Das war das letzte Mal, dass ich Masons Stimme gehört hatte. Wahrscheinlich konnte er sich daran nicht mehr wirklich erinnern, so dicht klang er.  Diese Nachricht hatte ich mir einige Male angehört doch ich schaffte es nicht sie zu löschen. Geantwortet hatte ich aber auch nicht. Ich war immer wieder kurz davor sie zu löschen, doch ich behielt sie. Es zeigte mir, dass er mich wirklich liebte. Natürlich hörte ich die Vorwürfe in Masons Stimme- zurecht. Aber auch der Schmerz war nicht zu hören, genauso wie das Verlangen. Ich spürte diese Sehnsucht auch, immer wenn ich ihn auf meinem Display sah.
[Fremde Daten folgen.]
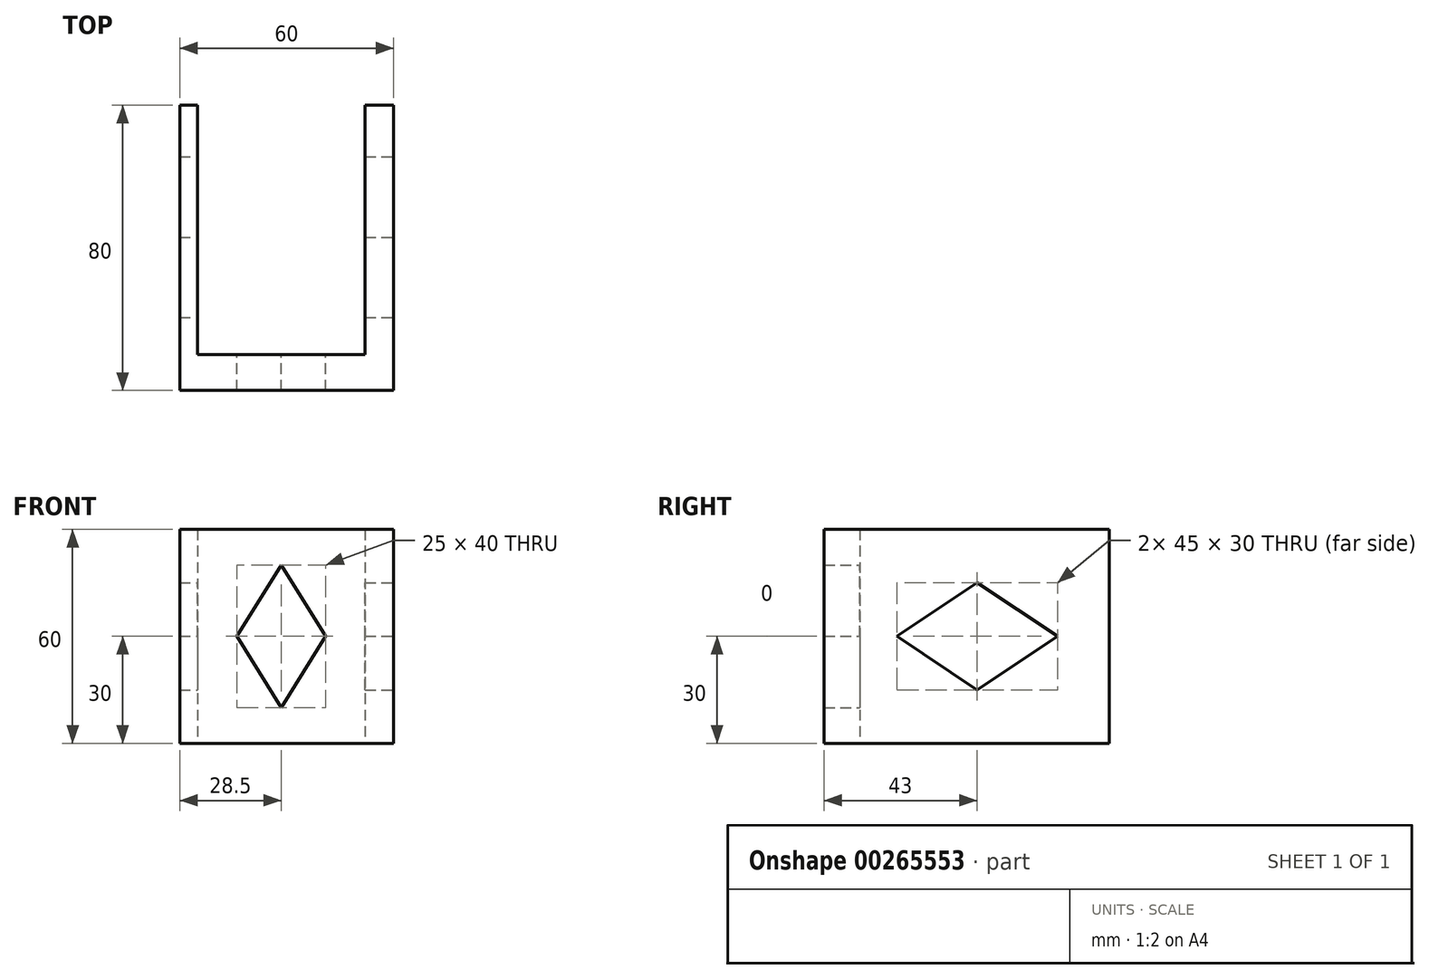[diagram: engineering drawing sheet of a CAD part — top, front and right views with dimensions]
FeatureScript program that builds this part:
annotation { "Feature Type Name" : "Feature", "Feature Type Description" : "" }
export const myFeature = defineFeature(function(context is Context, id is Id, definition is map)
    precondition{}
    {
        {
            var Q0;
            Q0=qCreatedBy(makeId("Top.planeOp"),FACE);
            var sketch = newSketch(context, id + "F0", { "sketchPlane" : qUnion([Q0])});
            skLineSegment(sketch, "E0.bottom", {"start": v(-30, -40) * mm, "end": v(30, -40) * mm});
            skLineSegment(sketch, "E0.top", {"start": v(-30, 40) * mm, "end": v(-25, 40) * mm});
            skLineSegment(sketch, "E0.left", {"start": v(-30, -40) * mm, "end": v(-30, 40) * mm});
            skLineSegment(sketch, "E0.right", {"start": v(30, -40) * mm, "end": v(30, 40) * mm});
            skLineSegment(sketch, "E1.top", {"start": v(-25, -30) * mm, "end": v(22, -30) * mm});
            skLineSegment(sketch, "E1.left", {"start": v(-25, 36) * mm, "end": v(-25, -30) * mm});
            skLineSegment(sketch, "E1.right", {"start": v(22, 36) * mm, "end": v(22, -30) * mm});
            skLineSegment(sketch, "E2", {"start": v(-30, 40) * mm, "end": v(30, -40) * mm, "construction": true});
            skLineSegment(sketch, "E3", {"start": v(-25, 36) * mm, "end": v(-25, 40) * mm});
            skLineSegment(sketch, "E4", {"start": v(22, 36) * mm, "end": v(22, 40) * mm});
            skLineSegment(sketch, "E5.trimOffspring", {"start": v(22, 40) * mm, "end": v(30, 40) * mm});
            skSolve(sketch);
        }
        {
            var Q0;
            Q0=qSketchRegion(id+"F0",true);
            extrude(context, id + "F1", {"entities" : qUnion([Q0]), "depth" : 60 * mm});
        }
        {
            var Q0;
            Q0=makeQuery(id+"F1.opExtrude","SWEPT_FACE",FACE,{"disambiguationData":[OSD([sQuery(id+"F0.wireOp",EDGE,"E0.right")])]});
            var sketch = newSketch(context, id + "F2", { "sketchPlane" : qUnion([Q0])});
            skLineSegment(sketch, "E6", {"start": v(-19.5, 30) * mm, "end": v(3, 45) * mm});
            skLineSegment(sketch, "E7", {"start": v(3, 45) * mm, "end": v(25.5, 30) * mm});
            skLineSegment(sketch, "E8", {"start": v(25.5, 30) * mm, "end": v(3, 15) * mm});
            skLineSegment(sketch, "E9", {"start": v(3, 15) * mm, "end": v(-19.5, 30) * mm});
            skLineSegment(sketch, "E10", {"start": v(3, 45) * mm, "end": v(3, 15) * mm, "construction": true});
            skLineSegment(sketch, "E11", {"start": v(-19.5, 30) * mm, "end": v(25.5, 30) * mm, "construction": true});
            skLineSegment(sketch, "E12.0.1", {"start": v(-30, 0) * mm, "end": v(-30, 60) * mm});
            skLineSegment(sketch, "E12.0.3", {"start": v(-30, 60) * mm, "end": v(-30, 0) * mm});
            skLineSegment(sketch, "E13.0.1", {"start": v(36, 0) * mm, "end": v(36, 60) * mm});
            skLineSegment(sketch, "E13.0.3", {"start": v(36, 60) * mm, "end": v(36, 0) * mm});
            skLineSegment(sketch, "E14", {"start": v(-19.5, 30) * mm, "end": v(-30, 30) * mm});
            skLineSegment(sketch, "E15", {"start": v(25.5, 30) * mm, "end": v(36, 30) * mm});
            skLineSegment(sketch, "E16", {"start": v(3, 45) * mm, "end": v(3, 60) * mm});
            skLineSegment(sketch, "E17", {"start": v(3, 15) * mm, "end": v(3, 0) * mm});
            skSolve(sketch);
        }
        {
            var Q0;
            Q0=qSketchRegion(id+"F2",true);
            extrude(context, id + "F3", {"entities" : qUnion([Q0]), "operationType" : NewBodyOperationType.REMOVE, "endBound" : BoundingType.THROUGH_ALL, "oppositeDirection" : true, "depth" : 25 * mm});
        }
        {
            var Q0;
            Q0=makeQuery(id+"F1.opExtrude","SWEPT_FACE",FACE,{"disambiguationData":[OSD([sQuery(id+"F0.wireOp",EDGE,"E0.top")])]});
            var sketch = newSketch(context, id + "F4", { "sketchPlane" : qUnion([Q0])});
            skLineSegment(sketch, "E18.0.1", {"start": v(-22, 0) * mm, "end": v(-22, 60) * mm});
            skLineSegment(sketch, "E18.0.3", {"start": v(-22, 0) * mm, "end": v(-22, 60) * mm});
            skLineSegment(sketch, "E19.0.1", {"start": v(25, 60) * mm, "end": v(25, 0) * mm});
            skLineSegment(sketch, "E19.0.3", {"start": v(25, 60) * mm, "end": v(25, 0) * mm});
            skLineSegment(sketch, "E20.2.0.0", {"start": v(1.5, 50) * mm, "end": v(14, 30) * mm});
            skLineSegment(sketch, "E20.2.0.1", {"start": v(-11, 30) * mm, "end": v(1.5, 50) * mm});
            skLineSegment(sketch, "E20.2.0.2", {"start": v(14, 30) * mm, "end": v(1.5, 10) * mm});
            skLineSegment(sketch, "E20.2.0.3", {"start": v(1.5, 50) * mm, "end": v(1.5, 10) * mm, "construction": true});
            skLineSegment(sketch, "E20.2.0.4", {"start": v(1.5, 10) * mm, "end": v(-11, 30) * mm});
            skLineSegment(sketch, "E20.2.0.5", {"start": v(-11, 30) * mm, "end": v(14, 30) * mm, "construction": true});
            skLineSegment(sketch, "E21", {"start": v(14, 30) * mm, "end": v(25, 30) * mm, "construction": true});
            skLineSegment(sketch, "E22", {"start": v(-11, 30) * mm, "end": v(-22, 30) * mm, "construction": true});
            skLineSegment(sketch, "E23", {"start": v(1.5, 50) * mm, "end": v(1.5, 60) * mm, "construction": true});
            skLineSegment(sketch, "E24", {"start": v(1.5, 10) * mm, "end": v(1.5, 0) * mm, "construction": true});
            skSolve(sketch);
        }
        {
            var Q0;
            Q0=qSketchRegion(id+"F4",true);
            extrude(context, id + "F5", {"entities" : qUnion([Q0]), "operationType" : NewBodyOperationType.REMOVE, "endBound" : BoundingType.THROUGH_ALL, "oppositeDirection" : true, "depth" : 25 * mm});
        }
    });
Doch ich kämpfte dagegen an. Ich wollte ihm nicht schon wieder verfallen und ich wüsste das ich nachgeben würde, wenn dieser Abstand zwischen uns nicht mehr gegeben war. Weshalb ich ganz froh war ihn nur von der Ferne zu betrachten, das er nicht gerade zur Schule ging. Es war nicht ungewöhnlich für Mason, dass er mehrere Wochen fehlte um am Set zu arbeiten. Doch ich wusste irgendwann würde der Zeitpunkt sein an dem wir uns gegenüber treten, davor graute es mich schon. Denn ich wusste nicht wie Mason oder ich reagieren würde.